** Opening Exercise text block **
About this recipe . . .
I altered the cake recipe only by upping the vanilla ante a bit, adding in the seeds from half a vanilla bean. For the icing, I used a swiss meringue buttercream that I found in an old copy of
Icing the Cake, by Jill Van Cleave, and I customized it by adding in a dash of Kahlua to turn it into a tasty mocha buttercream. A swiss meringue buttercream isn't nearly as nerve-wracking to make an as Italian meringue buttercream, and I think it's just as good. No hot sugar syrup to pour slowly between the spinning beaters and the side of the mixing bowl, thank heaven. You just whisk the sugar and egg whites over a double boiler for a while, then put the bowl onto the mixer, slowly add in the butter, then the flavorings, and beat-beat-beat until the cows come home. Eventually, it all comes together into something soft, silky, and supernaturally spreadable.
I reworded both recipes, as usual. Can't help myself.
Vanilla Layer Cake with Mocha Swiss Meringue Buttercream
(For a printable version of this recipe, click here!)
** Closing Exercise text block **
* _Task to complete_: Transcribe the recipe introduction above in full, reproducing every word and punctuation mark without change.
** Opening Supplied data block **
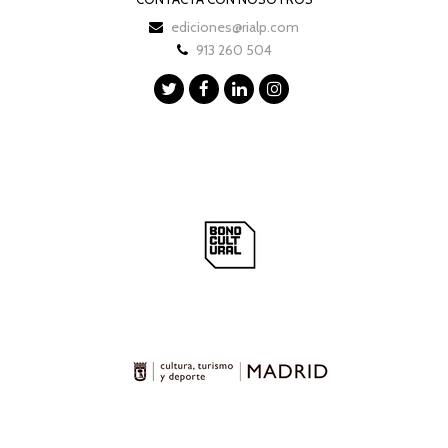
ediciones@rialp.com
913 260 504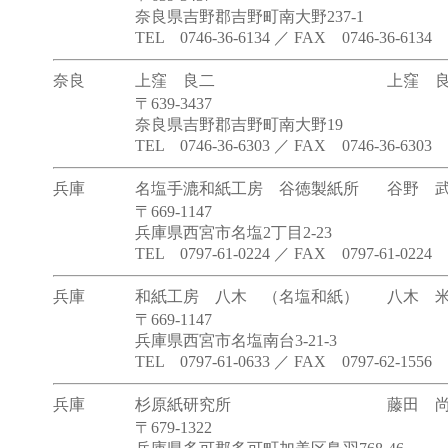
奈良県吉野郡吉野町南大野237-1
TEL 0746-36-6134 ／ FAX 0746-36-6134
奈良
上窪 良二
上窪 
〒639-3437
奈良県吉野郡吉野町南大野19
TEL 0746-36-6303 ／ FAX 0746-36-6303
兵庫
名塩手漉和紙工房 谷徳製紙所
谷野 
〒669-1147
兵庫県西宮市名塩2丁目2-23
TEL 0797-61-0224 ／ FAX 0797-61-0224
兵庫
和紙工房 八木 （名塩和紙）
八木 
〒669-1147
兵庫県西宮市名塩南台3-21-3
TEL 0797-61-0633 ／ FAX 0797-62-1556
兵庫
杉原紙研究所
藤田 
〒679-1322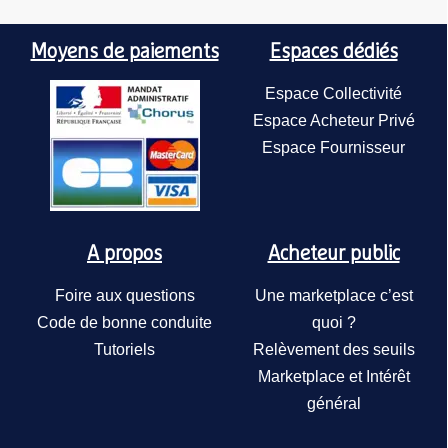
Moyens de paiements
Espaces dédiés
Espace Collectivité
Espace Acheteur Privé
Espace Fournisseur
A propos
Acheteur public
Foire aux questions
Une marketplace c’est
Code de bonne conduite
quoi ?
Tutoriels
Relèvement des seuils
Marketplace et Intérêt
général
** Closing Supplied data block **
** Opening Supplied data block **
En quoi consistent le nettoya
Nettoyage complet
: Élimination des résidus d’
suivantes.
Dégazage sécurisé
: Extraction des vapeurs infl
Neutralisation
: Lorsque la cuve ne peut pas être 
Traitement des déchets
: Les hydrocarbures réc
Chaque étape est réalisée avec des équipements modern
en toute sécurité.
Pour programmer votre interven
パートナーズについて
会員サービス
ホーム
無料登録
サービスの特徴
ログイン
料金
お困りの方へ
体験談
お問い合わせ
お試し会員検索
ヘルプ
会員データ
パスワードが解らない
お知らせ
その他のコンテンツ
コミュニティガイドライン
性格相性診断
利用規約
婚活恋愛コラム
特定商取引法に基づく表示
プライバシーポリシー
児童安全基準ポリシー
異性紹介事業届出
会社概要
** Closing Supplied data block **
* _Result below_:
About this recipe . . .
I altered the cake recipe only by upping the vanilla ante a bit, adding in the seeds from half a vanilla bean. For the icing, I used a swiss meringue buttercream that I found in an old copy of
Icing the Cake, by Jill Van Cleave, and I customized it by adding in a dash of Kahlua to turn it into a tasty mocha buttercream. A swiss meringue buttercream isn't nearly as nerve-wracking to make an as Italian meringue buttercream, and I think it's just as good. No hot sugar syrup to pour slowly between the spinning beaters and the side of the mixing bowl, thank heaven. You just whisk the sugar and egg whites over a double boiler for a while, then put the bowl onto the mixer, slowly add in the butter, then the flavorings, and beat-beat-beat until the cows come home. Eventually, it all comes together into something soft, silky, and supernaturally spreadable.
I reworded both recipes, as usual. Can't help myself.
Vanilla Layer Cake with Mocha Swiss Meringue Buttercream
(For a printable version of this recipe, click here!)